L’objet de la thèse est de comprendre comment se constituent dans le temps et l’espace les valorisations des jeunes entreprises innovantes (« start-ups ») au niveau de valorisation relativement limités (<25M€ principalement). En effet, si les techniques et pratiques de valorisation des start-ups par les investisseurs en capital-risque et les business-angels sont connues, le poids des différentes composantes sont relativement peu étudiés : parcours et profil des entrepreneurs, actifs tels que des brevets, pression concurrentielle, contenu des différentes clauses du pacte d’actionnaires, etc.

OBJECTIFS

La thèse devra poursuivre les 5 objectifs principaux suivants :

  • Recenser et analyser toute la connaissance déjà produite, dans le monde académique comme professionnel, à propos de la composition des valorisations des start-ups.

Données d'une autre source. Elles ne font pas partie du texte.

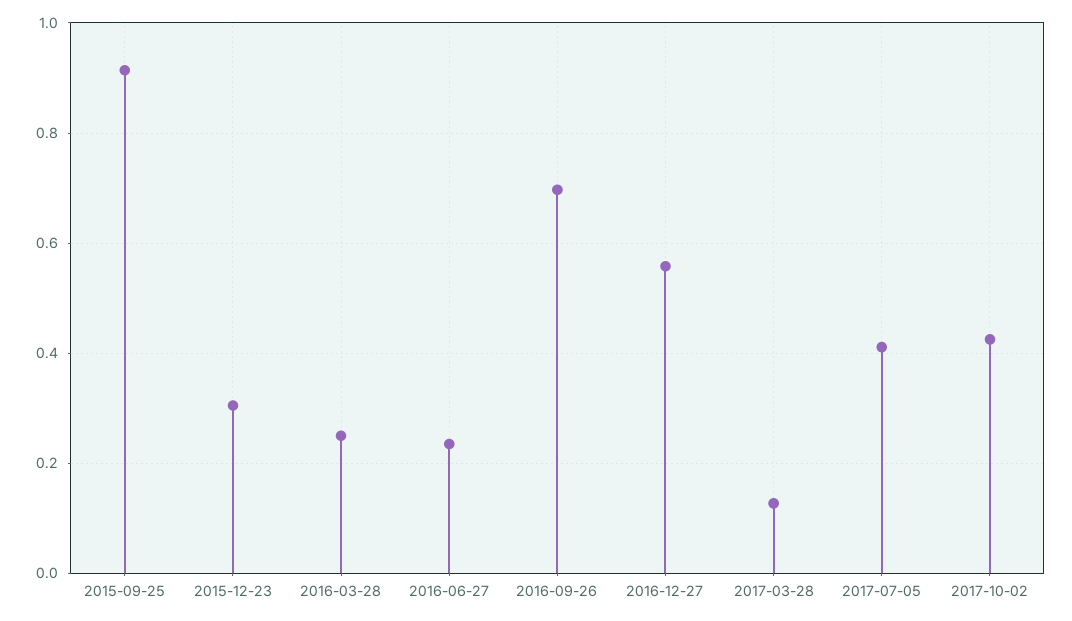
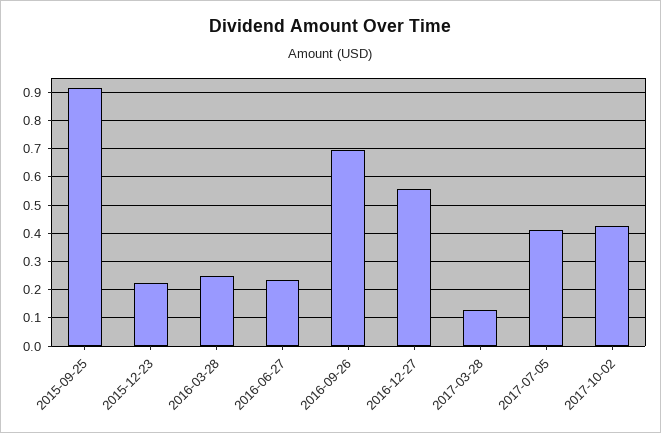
2015-12-23: 0.3 -> 0.225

Pour ce faire, la thèse débutera par une revue de littérature systématique (méthodologie dite de la Systematic Literature Review) ;
  • Effectuer une analyse qualitative exploratoire pour analyser les pratiques de valorisation et les facteurs pris consciemment ou inconsciemment en compte par les investisseurs pour déterminer les niveaux de valorisation proposés, comme l’analyse des facteurs exogènes venant impacter les prix finalement payés ;
  • Mettre en place une démarche quantitative d’analyse des valorisations de start-ups : matrice de codage, collecte de données auprès de différentes sources, etc.
  • Réaliser des analyses de tendances, des comparaisons sectorielles et géographiques ;
  • Communiquer de manière régulière auprès de publics professionnels non-académiques les résultats de ces analyses : baromètres, conférences, articles de presse, supports divers.

 

PROFIL RECHERCHE

  • Titulaire d’un Master 2 ou en cours de validation, de préférence dans les champs des sciences de gestion ou d’économie en lien avec les problématiques du financement de l’innovation ;
  • Connaissance des méthodes quantitatives et qualitatives ;
  • Une expérience préalable en recherche académique serait un avantage notoire ;
  • Une expérience professionnelle dans le secteur de la finance entrepreneuriale (fonds de capital-risque, crowdfunding, Bpifrance, conseil en levée de fonds, etc.) serait appréciée ;
  • Capacité démontrée à s’exprimer de manière claire et professionnelle en français et en anglais ;
  • Le candidat peut être français ou étranger ;
  • Grande appétence pour l’univers des start-ups, de la finance entrepreneuriale, et pour la recherche académique.

DOCUMENTS A TRANSMETTRE

Les candidats doivent adresser avant le 10 juillet 2018 à Benjamin Le Pendeven (blependeven[@]audencia.com), Professeur co-titulaire de la Chaire « Finance pour l’innovation » à Audencia, un CV, une lettre de motivation, relevés de notes du Master 1 et 2, le mémoire de Master, et une lettre de recommandation de leur directeur de Master.